Passage given:
22. - (1) While a prohibition order has effect, it is not lawful for the body concerned or any officer of that body to make or implement the decision, to take or continue to take the course of action or to enter the item of account to which the order relates (as the case may be).
(2) A prohibition order-
(a) takes effect, subject to subsection (6) of section 20, on the date specified in the order in accordance with subsection (3)(c) of that section; and
(b) continues to have effect, subject to any order or decision of the High Court on an appeal under subsection (3) below, until revoked under section 20(8).
(3) Not later than 28 days after service under section 20(6) of a statement of reasons relating to a prohibition order, the body concerned (but not an officer of that body) may appeal against the order to the High Court in accordance with rules of court.
(4) On an appeal against a prohibition order under subsection (3), the High Court may make such order as it thinks fit for the payment by the body concerned of expenses incurred by the auditor in connection with the appeal.
(5) Any expenses reasonably incurred by the auditor in or in connection with the issue of a prohibition order are recoverable by him from the body concerned.
(6) In this section "the body concerned", in relation to a prohibition order, means the body to which, or to any officer of which, the order is addressed.
Loss etc. caused by prohibition orders.
23. - (1) Where-
(a) before a prohibition order is issued, a body enters into a contract to dispose of or acquire an interest in land, and
(b) before the disposal or acquisition is completed, a prohibition order takes effect as a result of which it is unlawful for the body to complete the disposal or acquisition,
the existence of the prohibition order does not prejudice any remedy in damages which may be available to any person by reason of the body's failure to complete the contract.
(2) No action lies against an auditor in respect of loss or damage alleged to have been caused by reason of the issue of a prohibition order which was issued in good faith; but that does not affect the right of a court to award costs against an auditor on an appeal under section 22(3).
Power of auditor to apply for judicial review.
24. - (1) Subject to section 31(3) of the Supreme Court Act 1981 (no application for judicial review without leave) the auditor appointed in relation to the accounts of a body other than a health service body may make an application for judicial review with respect to-
(a) any decision of that body, or
(b) any failure by that body to act,
which it is reasonable to believe would have an effect on the accounts of that body.
(2) The existence of the powers conferred on an auditor under this Act is not a ground for refusing an application falling within subsection (1) (or an application for leave to make such an application).
(3) On an application for judicial review made as mentioned in subsection (1), the court may make such order as it thinks fit for the payment, by the body to whose decision the application relates, of expenses incurred by the auditor in connection with the application.
Miscellaneous
Extraordinary audit.
25. - (1) The Commission may direct an auditor or auditors appointed by it to hold an extraordinary audit of the accounts of a body subject to audit-
(a) if it appears to the Commission to be desirable to do so in consequence of a report made under this Act by an auditor or for any other reason; or
(b) where the accounts are not those of a health service body, if an application for such an audit is made by a local government elector for the area of the body in question.

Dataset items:
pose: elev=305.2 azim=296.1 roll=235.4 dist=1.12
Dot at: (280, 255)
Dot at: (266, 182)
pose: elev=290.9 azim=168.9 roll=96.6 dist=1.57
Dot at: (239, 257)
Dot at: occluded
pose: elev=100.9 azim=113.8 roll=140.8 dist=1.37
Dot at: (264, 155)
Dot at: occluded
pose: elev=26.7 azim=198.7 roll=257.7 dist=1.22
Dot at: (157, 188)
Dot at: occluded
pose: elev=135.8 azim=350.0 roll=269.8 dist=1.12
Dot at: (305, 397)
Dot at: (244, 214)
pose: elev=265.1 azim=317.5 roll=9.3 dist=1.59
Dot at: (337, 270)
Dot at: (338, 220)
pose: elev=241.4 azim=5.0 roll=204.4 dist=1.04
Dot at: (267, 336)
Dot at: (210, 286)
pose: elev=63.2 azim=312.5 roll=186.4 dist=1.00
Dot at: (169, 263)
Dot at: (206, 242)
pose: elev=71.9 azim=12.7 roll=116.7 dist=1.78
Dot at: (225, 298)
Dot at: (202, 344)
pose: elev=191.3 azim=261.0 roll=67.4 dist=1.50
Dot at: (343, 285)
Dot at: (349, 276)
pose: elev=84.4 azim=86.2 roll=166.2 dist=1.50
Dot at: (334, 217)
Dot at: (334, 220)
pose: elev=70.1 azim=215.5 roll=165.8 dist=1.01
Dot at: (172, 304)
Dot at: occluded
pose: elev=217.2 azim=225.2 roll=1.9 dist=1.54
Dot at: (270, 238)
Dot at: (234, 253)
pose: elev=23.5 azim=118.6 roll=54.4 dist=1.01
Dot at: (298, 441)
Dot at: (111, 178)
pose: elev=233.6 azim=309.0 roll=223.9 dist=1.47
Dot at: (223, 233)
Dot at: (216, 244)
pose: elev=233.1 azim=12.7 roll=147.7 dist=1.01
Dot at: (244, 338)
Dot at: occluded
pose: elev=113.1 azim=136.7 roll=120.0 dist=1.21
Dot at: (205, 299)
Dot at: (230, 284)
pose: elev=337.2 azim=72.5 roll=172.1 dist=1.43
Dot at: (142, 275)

The tasks:
1/ Change "good faith" to "reasonable belief" and give again the part of the statutory passage that opens with the words "(2) No action" and closes with "under section 22(3).".
2/ In the cross-view point data rows, take the part that opens with the line containing "pose: elev=71.9 azim=12.7" and closes with the line containing "Dot at: (334, 220)", and give only those lines again, requests included. Multiply each coordinate in the answers by 0.3 and round to whole numbers, with halves rounded up.

Complete answers:
1/
(2) No action lies against an auditor in respect of loss or damage alleged to have been caused by reason of the issue of a prohibition order which was issued in reasonable belief; but that does not affect the right of a court to award costs against an auditor on an appeal under section 22(3).

2/
pose: elev=71.9 azim=12.7 roll=116.7 dist=1.78
Dot at: (225, 298)
Dot at: (61, 103)
pose: elev=191.3 azim=261.0 roll=67.4 dist=1.50
Dot at: (343, 285)
Dot at: (105, 83)
pose: elev=84.4 azim=86.2 roll=166.2 dist=1.50
Dot at: (334, 217)
Dot at: (100, 66)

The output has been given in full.